Whenever I start thinking about how to build community, I end up thinking about how to end capitalism and colonialism. It's hard to have strong community and roots when your society is built on constant mobility. If you live in the sticks (as I grew up, and as I live now), you expect your kids to leave, enjoy good college towns and big cities. Every member of your family gets into a different line of work, and moves where the jobs are. The only way to stay in touch with family and friends, if Zoom isn't enough for you (and I should hope it is not), is to drive and fly and sully the environment in the process, spewing carbon all the way.
Or maybe they stay in one place, as some in my family, while the place changes around them—and they can no longer afford to rent there. They live in cars.
Even if your family has sat on a chunk of land for a few generations, chances are your forbears murdered someone to acquire that chunk of land. How are we to build continuity and community out of bloodshed?
I appreciate these efforts to parse your own interest in the dynamics and infrastructure of vital and healthy communities from the abstract (and as you say, sometimes cliched or idealized) notion of "community." Even if this won't address the larger challenge, I wonder if it might feel helpful to identify another term that captures the "community" element of what you write about here. I can't help feeling that this has a lot to do with scale; not just appropriate level, but proper sensitivity to it. The New York Times readership doesn't feel like a community, even if it might be a culture. But your blog here does. Yet even your intimate blog with its loyal readers lacks the physicality and localness of your town in Montana.
Walking is a good metaphor for a low-to-midrange of scale when it comes to movement (itself an elemental human activity and one of the building blocks for everything else we do). It's not crawling or sitting or shifting around, nor is it running or biking or driving. It gets you places, but it also doesn't have to, and it accommodates a range of social activities and levels of speed. It's inherently local without being confining.

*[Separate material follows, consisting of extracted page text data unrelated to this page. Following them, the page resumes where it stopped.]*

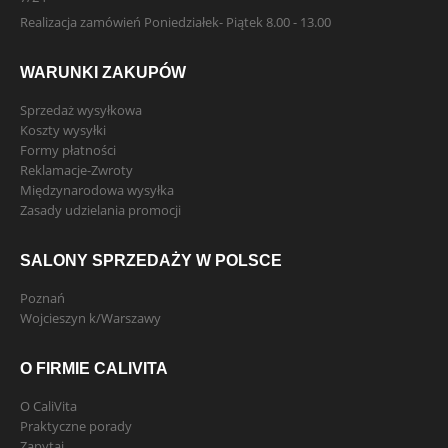
Realizacja zamówień Poniedziałek- Piątek 8.00 - 13.00
WARUNKI ZAKUPÓW
Sprzedaż wysyłkowa
Koszty wysyłki
Formy płatności
Reklamacje-Zwroty
Międzynarodowa wysyłka
Zasady udzielania promocji
SALONY SPRZEDAŻY W POLSCE
Poznań
Wojcieszyn k/Warszawy
O FIRMIE CALIVITA
O CaliVita
Praktyczne porady
Zapytaj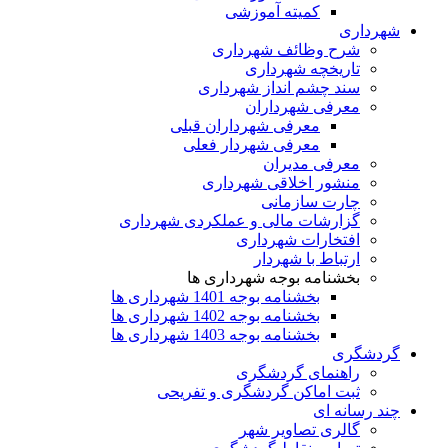
کمیته آموزشی
شهرداری
شرح وظائف شهرداری
تاریخچه شهرداری
سند چشم انداز شهرداری
معرفی شهرداران
معرفی شهرداران قبلی
معرفی شهردار فعلی
معرفی مدیران
منشور اخلاقی شهرداری
چارت سازمانی
گزارشات مالی و عملکردی شهرداری
افتخارات شهرداری
ارتباط با شهردار
بخشنامه بوجه شهرداری ها
بخشنامه بوجه 1401 شهرداری ها
بخشنامه بوجه 1402 شهرداری ها
بخشنامه بوجه 1403 شهرداری ها
گردشگری
راهنمای گردشگری
ثبت اماکن گردشگری و تفریحی
چند رسانه ای
گالری تصاویر شهر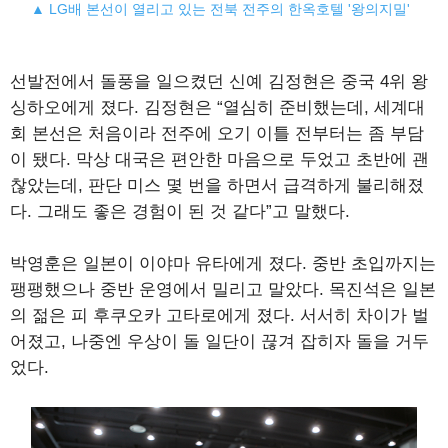
▲ LG배 본선이 열리고 있는 전북 전주의 한옥호텔 '왕의지밀'
선발전에서 돌풍을 일으켰던 신예 김정현은 중국 4위 왕
싱하오에게 졌다. 김정현은 “열심히 준비했는데, 세계대
회 본선은 처음이라 전주에 오기 이틀 전부터는 좀 부담
이 됐다. 막상 대국은 편안한 마음으로 두었고 초반에 괜
찮았는데, 판단 미스 몇 번을 하면서 급격하게 불리해졌
다. 그래도 좋은 경험이 된 것 같다”고 말했다.
박영훈은 일본이 이야마 유타에게 졌다. 중반 초입까지는
팽팽했으나 중반 운영에서 밀리고 말았다. 목진석은 일본
의 젊은 피 후쿠오카 고타로에게 졌다. 서서히 차이가 벌
어졌고, 나중엔 우상이 돌 일단이 끊겨 잡히자 돌을 거두
었다.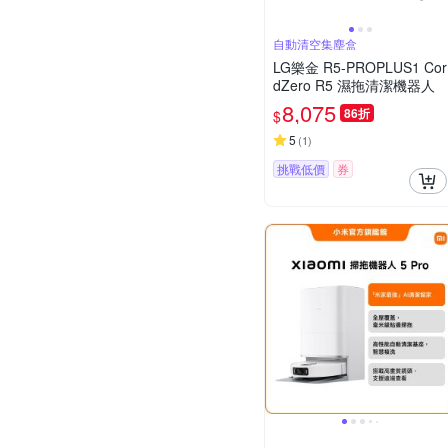
自動清空集塵盒
LG樂金 R5-PROPLUS1 Cor
dZero R5 濕拖清潔機器人
8,075
86折
$
5
(
1
)
挑戰低價
券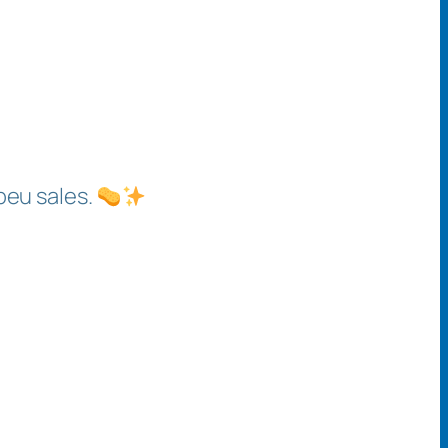
 peu sales.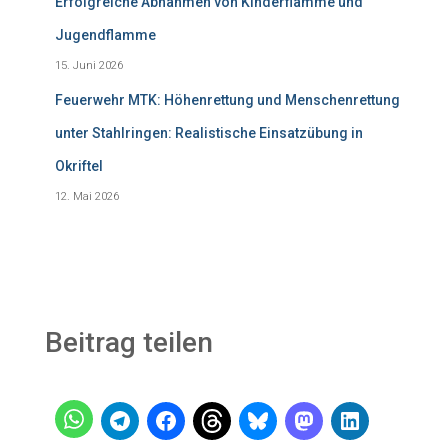
Erfolgreiche Abnahmen von Kinderflamme und
Jugendflamme
15. Juni 2026
Feuerwehr MTK: Höhenrettung und Menschenrettung
unter Stahlringen: Realistische Einsatzübung in
Okriftel
12. Mai 2026
Beitrag teilen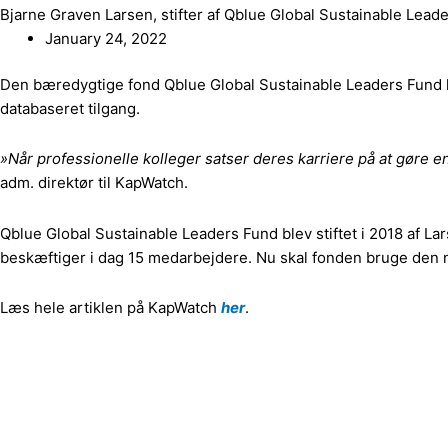
Bjarne Graven Larsen, stifter af Qblue Global Sustainable Lead
January 24, 2022
Den bæredygtige fond Qblue Global Sustainable Leaders Fund ha
databaseret tilgang.
»Når professionelle kolleger satser deres karriere på at gøre en
adm. direktør til KapWatch.
Qblue Global Sustainable Leaders Fund blev stiftet i 2018 af L
beskæftiger i dag 15 medarbejdere. Nu skal fonden bruge den ny
Læs hele artiklen på KapWatch
her
.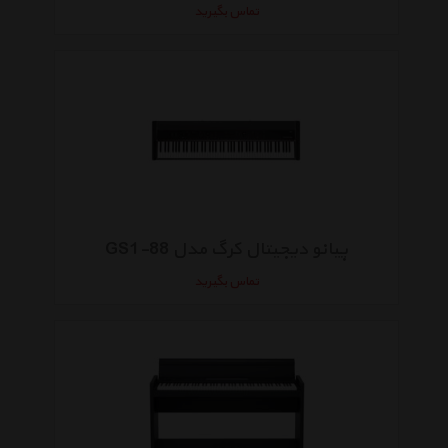
تماس بگیرید
پیانو دیجیتال کرگ مدل GS1-88
تماس بگیرید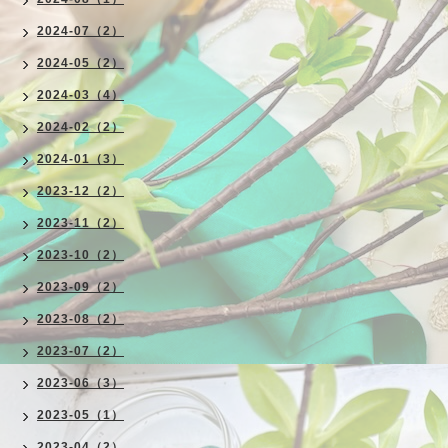
2024-07（2）
2024-05（2）
2024-03（4）
2024-02（2）
2024-01（3）
2023-12（2）
2023-11（2）
2023-10（2）
2023-09（2）
2023-08（2）
2023-07（2）
2023-06（3）
2023-05（1）
2023-04（2）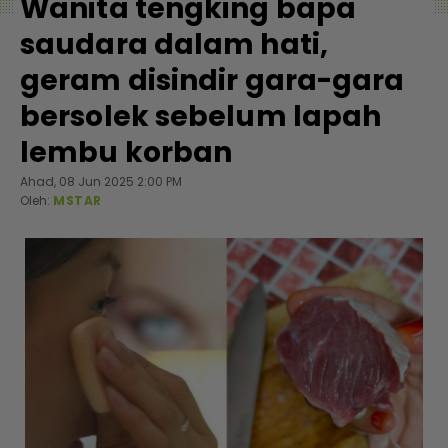
Wanita tengking bapa
saudara dalam hati,
geram disindir gara-gara
bersolek sebelum lapah
lembu korban
Ahad, 08 Jun 2025 2:00 PM
Oleh:
MSTAR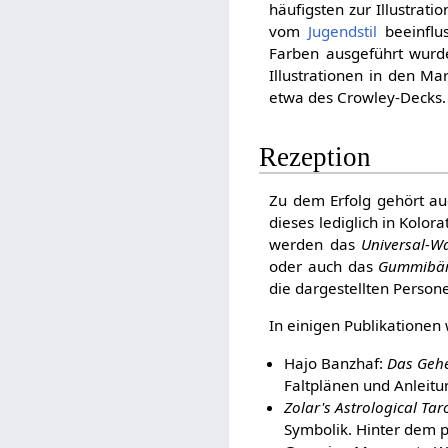
häufigsten zur Illustrat
vom
Jugendstil
beeinflus
Farben ausgeführt wurde
Illustrationen in den Ma
etwa des Crowley-Decks.
Rezeption
Zu dem Erfolg gehört au
dieses lediglich in Kolo
werden das
Universal-Wa
oder auch das
Gummibä
die dargestellten Person
In einigen Publikationen
Hajo Banzhaf:
Das Gehe
Faltplänen und Anleitu
Zolar's Astrological Tar
Symbolik. Hinter dem p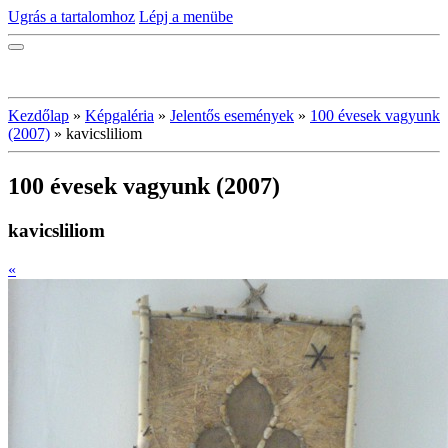
Ugrás a tartalomhoz
Lépj a menübe
Kezdőlap
»
Képgaléria
»
Jelentős események
»
100 évesek vagyunk
(2007)
»
kavicsliliom
100 évesek vagyunk (2007)
kavicsliliom
«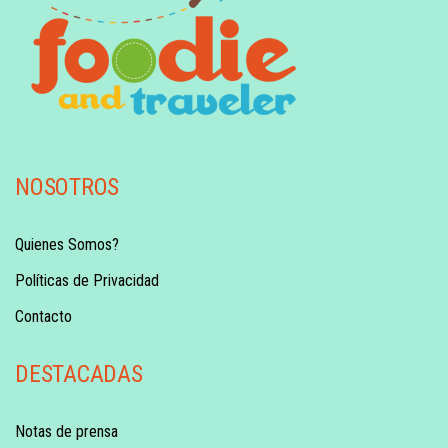
NOSOTROS
Quienes Somos?
Políticas de Privacidad
Contacto
DESTACADAS
Notas de prensa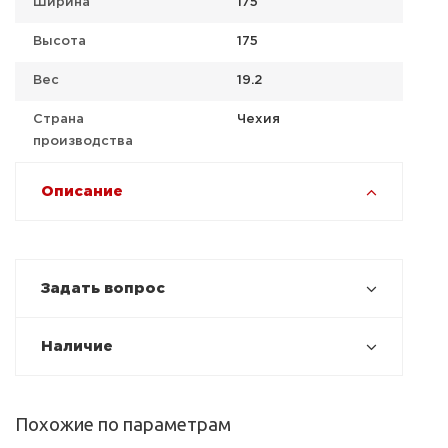
Ширина
175
Высота
175
Вес
19.2
Страна
Чехия
производства
Описание
Задать вопрос
Наличие
Похожие по параметрам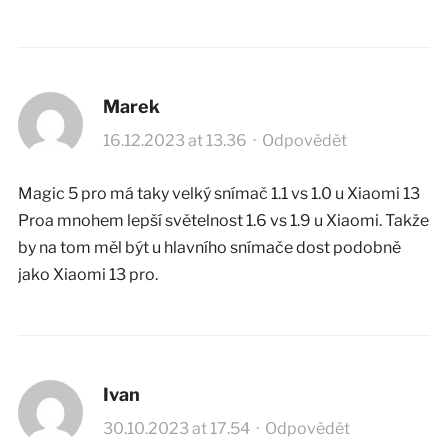
Marek
16.12.2023 at 13.36
·
Odpovědět
Magic 5 pro má taky velký snímač 1.1 vs 1.0 u Xiaomi 13
Proa mnohem lepší světelnost 1.6 vs 1.9 u Xiaomi. Takže
by na tom měl být u hlavního snímače dost podobně
jako Xiaomi 13 pro.
Ivan
30.10.2023 at 17.54
·
Odpovědět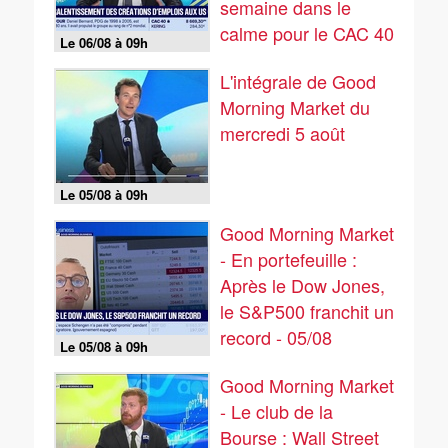
semaine dans le
calme pour le CAC 40
Le 06/08 à 09h
- 06/08
L'intégrale de Good
Morning Market du
mercredi 5 août
Le 05/08 à 09h
Good Morning Market
- En portefeuille :
Après le Dow Jones,
le S&P500 franchit un
record - 05/08
Le 05/08 à 09h
Good Morning Market
- Le club de la
Bourse : Wall Street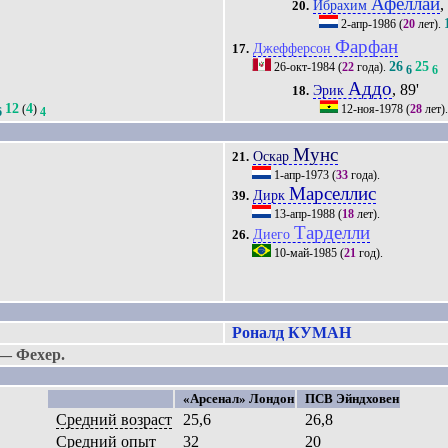
Афеллай
,
Ибрахим
20.
2-апр-1986
(
20
лет).
Фарфан
Джефферсон
17.
26
25
26-окт-1984
(
22
года).
6
6
Аддо
, 89'
Эрик
18.
12
4
(
)
12-ноя-1978
(
28
лет)
6
4
Мунс
Оскар
21.
1-апр-1973
(
33
года).
Марселлис
Дирк
39.
13-апр-1988
(
18
лет).
Тарделли
Диего
26.
10-май-1985
(
21
год).
Роналд КУМАН
— Фехер.
«Арсенал» Лондон
ПСВ Эйндховен
Средний возраст
25,6
26,8
Средний опыт
32
20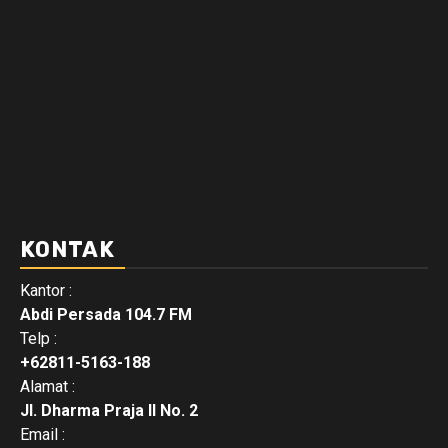
KONTAK
Kantor :
Abdi Persada 104.7 FM
Telp :
+62811-5163-188
Alamat :
Jl. Dharma Praja II No. 2
Email :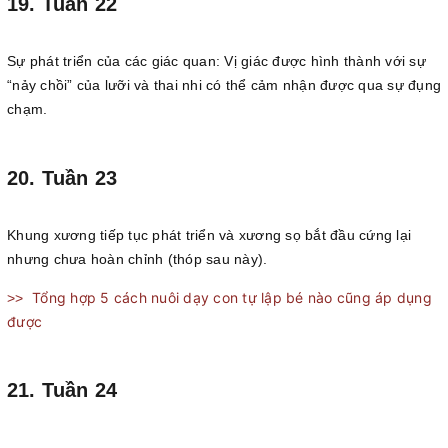
19. Tuần 22
Sự phát triển của các giác quan: Vị giác được hình thành với sự
“nảy chồi” của lưỡi và thai nhi có thể cảm nhận được qua sự đụng
chạm.
20. Tuần 23
Khung xương tiếp tục phát triển và xương sọ bắt đầu cứng lại
nhưng chưa hoàn chỉnh (thóp sau này).
Tổng hợp 5 cách nuôi dạy con tự lập bé nào cũng áp dụng
>>
được
21. Tuần 24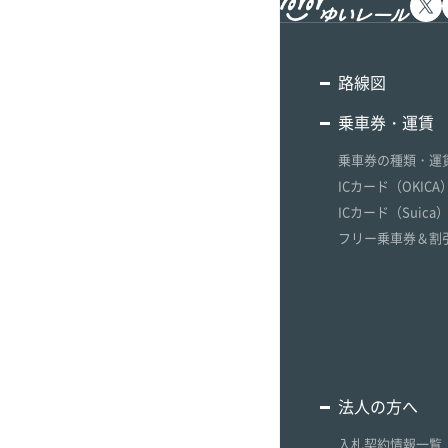
グ
ッ
ズ
路線図
ラ
乗車券・運賃
ッ
ピ
乗車券の種類・運
ン
ICカード（OKICA
グ
ICカード（Suica
ギ
ャ
フリー乗車券＆割
ラ
リ
ー
法人の方へ
入札契約情報一覧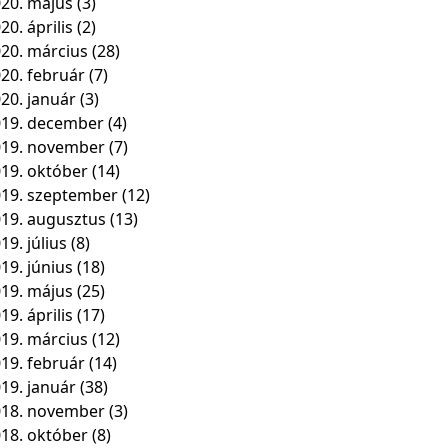
20. május
(3)
20. április
(2)
20. március
(28)
20. február
(7)
20. január
(3)
19. december
(4)
019. november
(7)
19. október
(14)
19. szeptember
(12)
19. augusztus
(13)
19. július
(8)
19. június
(18)
19. május
(25)
19. április
(17)
19. március
(12)
19. február
(14)
19. január
(38)
018. november
(3)
18. október
(8)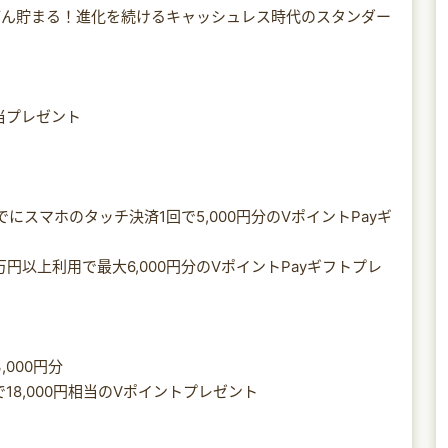
どん貯まる！進化を続けるキャッシュレス時代のスタンダー
相当プレゼント
にスマホのタッチ決済1回で5,000円分のVポイントPayギ
円以上利用で最大6,000円分のVポイントPayギフトプレ
,000円分
18,000円相当のVポイントプレゼント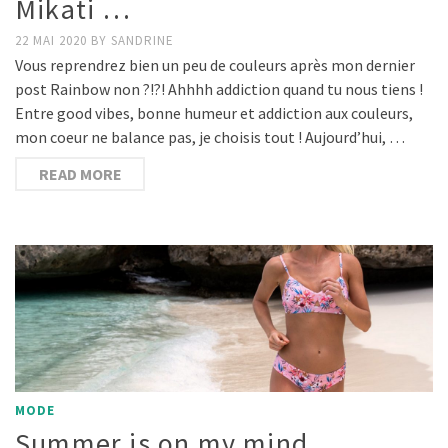
Mikati …
22 MAI 2020
BY
SANDRINE
Vous reprendrez bien un peu de couleurs après mon dernier
post Rainbow non ?!?! Ahhhh addiction quand tu nous tiens !
Entre good vibes, bonne humeur et addiction aux couleurs,
mon coeur ne balance pas, je choisis tout ! Aujourd’hui, …
READ MORE
MODE
Summer is on my mind …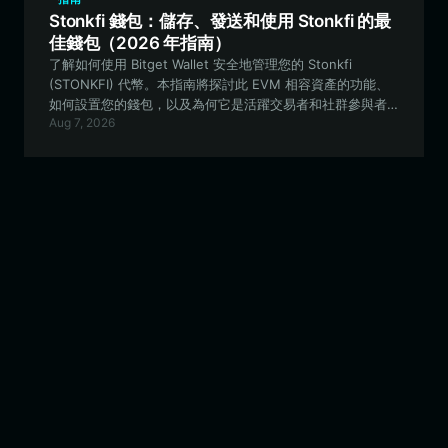
Stonkfi 錢包：儲存、發送和使用 Stonkfi 的最
佳錢包（2026 年指南）
了解如何使用 Bitget Wallet 安全地管理您的 Stonkfi
(STONKFI) 代幣。本指南將探討此 EVM 相容資產的功能、
如何設置您的錢包，以及為何它是活躍交易者和社群參與者
Aug 7, 2026
的最佳選擇。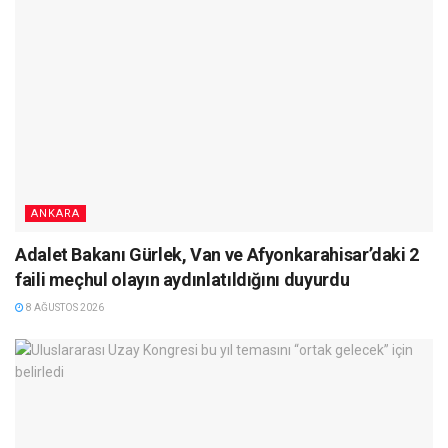
ANKARA
Adalet Bakanı Gürlek, Van ve Afyonkarahisar’daki 2
faili meçhul olayın aydınlatıldığını duyurdu
8 AĞUSTOS 2026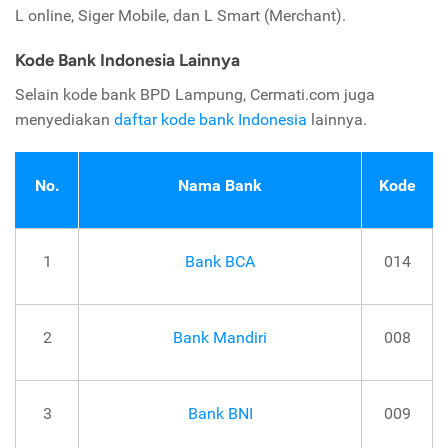
L online, Siger Mobile, dan L Smart (Merchant).
Kode Bank Indonesia Lainnya
Selain kode bank BPD Lampung, Cermati.com juga
menyediakan
daftar kode bank Indonesia
lainnya.
No.
Nama Bank
Kode
1
Bank BCA
014
2
Bank Mandiri
008
3
Bank BNI
009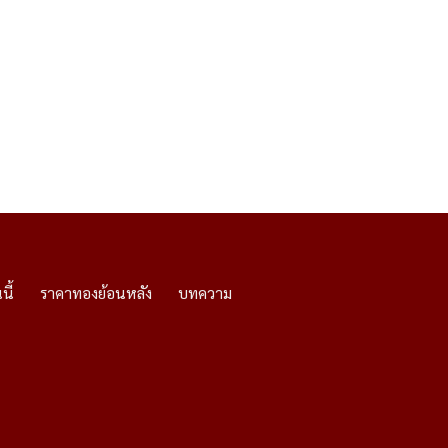
นี้
ราคาทองย้อนหลัง
บทความ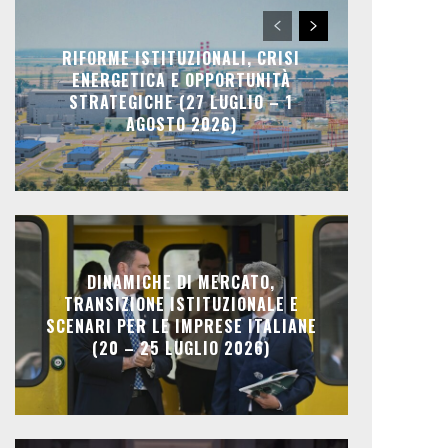
RIFORME ISTITUZIONALI, CRISI
ENERGETICA E OPPORTUNITÀ
STRATEGICHE (27 LUGLIO – 1
AGOSTO 2026)
DINAMICHE DI MERCATO,
TRANSIZIONE ISTITUZIONALE E
SCENARI PER LE IMPRESE ITALIANE
(20 – 25 LUGLIO 2026)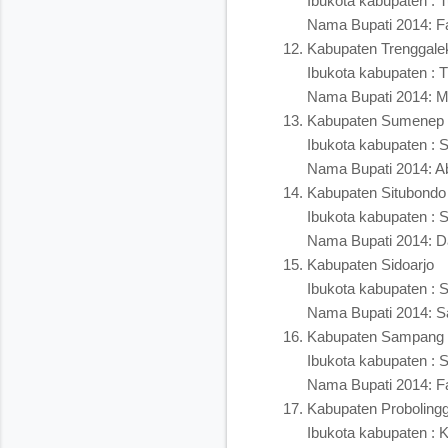
Ibukota kabupaten : 
Nama Bupati 2014: F
Kabupaten Trenggale
Ibukota kabupaten : 
Nama Bupati 2014: 
Kabupaten Sumenep
Ibukota kabupaten :
Nama Bupati 2014: A
Kabupaten Situbondo
Ibukota kabupaten : 
Nama Bupati 2014: D
Kabupaten Sidoarjo
Ibukota kabupaten : S
Nama Bupati 2014: Sai
Kabupaten Sampang
Ibukota kabupaten :
Nama Bupati 2014: F
Kabupaten Proboling
Ibukota kabupaten : 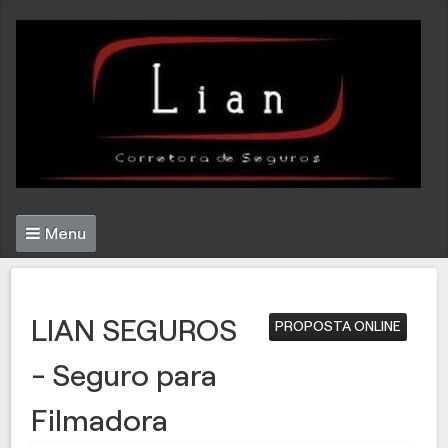
Menu
LIAN SEGUROS
PROPOSTA ONLINE
- Seguro para
Filmadora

I spent the vast majority of my life in walkable neighborhoods in or next to the same midsize community (New Haven, CT.) which despite its many problems and own messed up urban planning history, and bizarre relationship with Yale, has some of those "sticky" attributes you allude to. I think part of the reason I got stuck there so long is the large amount of social capital I managed to build up over the decades, with very modest effort and even more modest accomplishments, and much of this was facilitated by always being out and about, walking around. I've never owned a car. Two months ago I moved to Guelph, Ontario for a graduate program, which people tell me is one of the "better" cities around here. But it's surprisingly hard to build up social capital again from scratch.